Publié le 2 février 2024 par : M. Pradal, M. Lemaire, Mme Moutchou, Mme Poussier-Winsback.
Rétablir cet article dans la rédaction suivante :
Après l’article 223‑1-1 du code pénal, il est inséré un article 223‑1-2 ainsi rédigé :
« Art. 223‑1-2. – Est punie d’un an d’emprisonnement et de 15 000 euros d’amende la provocation de toute personne atteinte d’une pathologie à abandonner ou à s’abstenir de suivre un traitement thérapeutique ou prophylactique, lorsque cet abandon ou cette abstention est présenté comme bénéfique pour sa santé alors qu’il est, en l’état des connaissances médicales, manifestement susceptible d’entraîner pour elle des conséquences graves pour sa santé physique ou psychique.
« Est punie des mêmes peines la provocation à adopter des pratiques présentées comme ayant une finalité thérapeutique ou prophylactique alors qu’il est manifeste, en l’état des connaissances médicales, que ces pratiques exposent à un risque immédiat de mort ou de blessures de nature à entraîner une mutilation ou une infirmité permanente.
« Lorsque la provocation prévue aux deux premiers alinéas a été suivie d’effets, les peines sont portées à trois ans d’emprisonnement et 45 000 euros d’amende.
« Les délits définis au présent article ne sont pas constitués lorsque la provocation s’accompagne d’une information claire et complète permettant de garantir la volonté libre et éclairée de la personne quant aux conséquences pour sa santé, susceptibles de survenir lorsqu’une telle provocation a été suivie d’effet.
« Lorsque ces délits sont commis par la voie de la presse écrite ou audiovisuelle, les dispositions particulières des lois qui régissent ces matières sont applicables en ce qui concerne la détermination des personnes responsables. »
L’article 4, supprimé par le Sénat, vise à répondre à un enjeu de santé publique en créant un nouveau délit réprimant la provocation à l’abandon ou l’abstention de soins ou à l’adoption de pratiques dont il est manifeste qu’elles exposent la personne visée à un risque grave ou immédiat pour sa santé. Le domaine de la santé, du bien-être, des soins et de l’alimentation est un enjeu majeur dans la lutte contre les dérives sectaires. Il est devenu nécessaire d’agir pour protéger la santé de nos concitoyens face aux risques des dérives sectaires et pour sanctionner les pratiques les plus dangereuses pour la santé des personnes.
Le Groupe Horizons & apparentés souhaite que cet article soit réintégré au projet de loi pour plusieurs raisons :
D’abord, les faits que cette nouvelle infraction cherche à incriminer ne sont pas couverts par des délits existants : par exemple, le délit d’exercice illégal de la médecine a été qualifié par la jurisprudence de « délit d’habitude », obligeant donc la réitération des faits pour être caractérisé. Ainsi, les discours tenus dans le cadre d’un collectif ou en ligne sont le plus souvent en dehors du champ de cette incrimination. De plus, certains médecins déviants échappent eux aussi à cette qualification en raison de leur situation régulière d’exercice.
Ensuite, ce nouveau délit porte une atteinte proportionnée à la liberté d’expression. Afin de limiter les risques d’effets de bord, plusieurs critères cumulatifs sont en effet nécessaires pour caractériser la nouvelle infraction : l’abandon ou l’abstention de suivre le traitement ou l’adoption de pratiques soit présenté comme bénéfique pour la santé (permet d’écarter tout risque d’effet de bord sur les convictions religieuses ou philosophiques), que le risque pour la santé soit manifeste au regard des connaissances médicales à la date des faits (n’interdit pas le débat sur des traitements émergents), que la personne visée par la provocation soit atteinte d’une pathologie, et que les conséquences pour la santé soient graves.

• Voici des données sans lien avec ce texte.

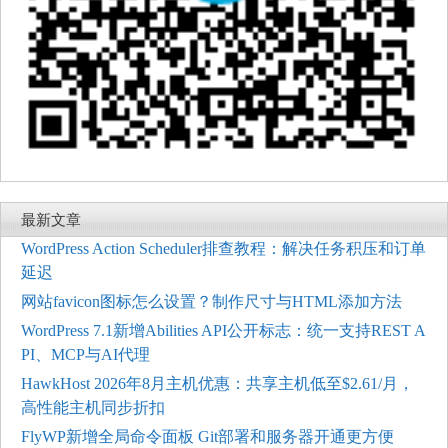
最新文章
WordPress Action Scheduler排查教程：解决任务积压和订单
延迟
网站favicon图标怎么设置？制作尺寸与HTML添加方法
WordPress 7.1新增Abilities API公开标志：统一支持REST A
PI、MCP与AI代理
HawkHost 2026年8月主机优惠：共享主机低至$2.61/月，
高性能主机同步折扣
FlyWP新增全局命令面板 Git部署和服务器开通更方便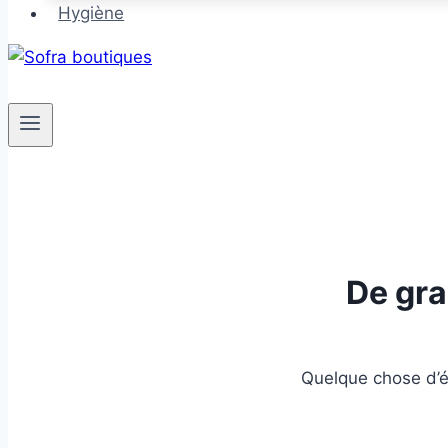
Hygiène
De gra
Quelque chose d’én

Enfin, afin de limiter ce risque d’inconstitutionnalité, la présente rédaction précise cette infraction ne serait pas constituée « lorsque la provocation s’accompagne d’une information claire et complète permettant de garantir la volonté libre et éclairée de la personne quant aux conséquences pour sa santé, susceptibles de survenir lorsqu’une telle provocation a été suivie d’effet ». Autrement dit, si la personne concernée a pu exprimer une volonté libre et éclairée de remplacer un traitement médical par un autre traitement, alors même qu’elle était consciente des risques qui pouvaient survenir du fait de cet abandon, le délit de provocation ne sera pas caractérisé. Ainsi, la liberté de conscience est ici préservée.
Tel est l’objet du présent amendement.